=== TASK DIRECTIONS ===
Take the line containing "A list of objects" and all lines after it to the end of the records, and output them exactly.

=== LISTED ENTRIES ===
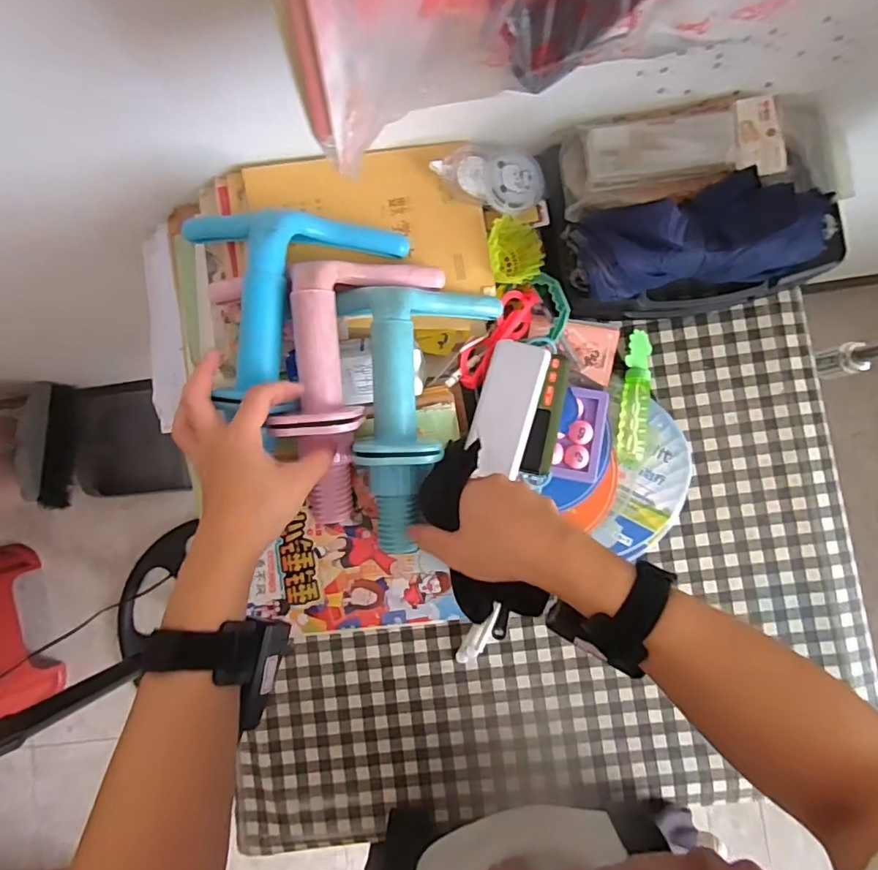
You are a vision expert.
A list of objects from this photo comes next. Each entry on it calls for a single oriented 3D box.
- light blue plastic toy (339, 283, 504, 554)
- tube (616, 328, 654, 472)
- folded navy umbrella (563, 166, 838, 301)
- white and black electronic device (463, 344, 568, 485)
[{"bbox_3d":[-0.018,-0.022,0.444,0.109,0.087,0.231,7,81,4],"label":"light blue plastic toy"},{"bbox_3d":[0.202,-0.037,0.545,0.030,0.021,0.138,6,86,4],"label":"tube"},{"bbox_3d":[0.226,-0.174,0.460,0.217,0.058,0.082,-9,85,3],"label":"folded navy umbrella"},{"bbox_3d":[0.074,-0.021,0.488,0.076,0.020,0.118,16,87,5],"label":"white and black electronic device"}]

=== ANSWER SPACE ===
A list of objects from this photo comes next. Each entry on it calls for a single oriented 3D box.
- light blue plastic toy (339, 283, 504, 554)
- tube (616, 328, 654, 472)
- folded navy umbrella (563, 166, 838, 301)
- white and black electronic device (463, 344, 568, 485)
[{"bbox_3d":[-0.018,-0.022,0.444,0.109,0.087,0.231,7,81,4],"label":"light blue plastic toy"},{"bbox_3d":[0.202,-0.037,0.545,0.030,0.021,0.138,6,86,4],"label":"tube"},{"bbox_3d":[0.226,-0.174,0.460,0.217,0.058,0.082,-9,85,3],"label":"folded navy umbrella"},{"bbox_3d":[0.074,-0.021,0.488,0.076,0.020,0.118,16,87,5],"label":"white and black electronic device"}]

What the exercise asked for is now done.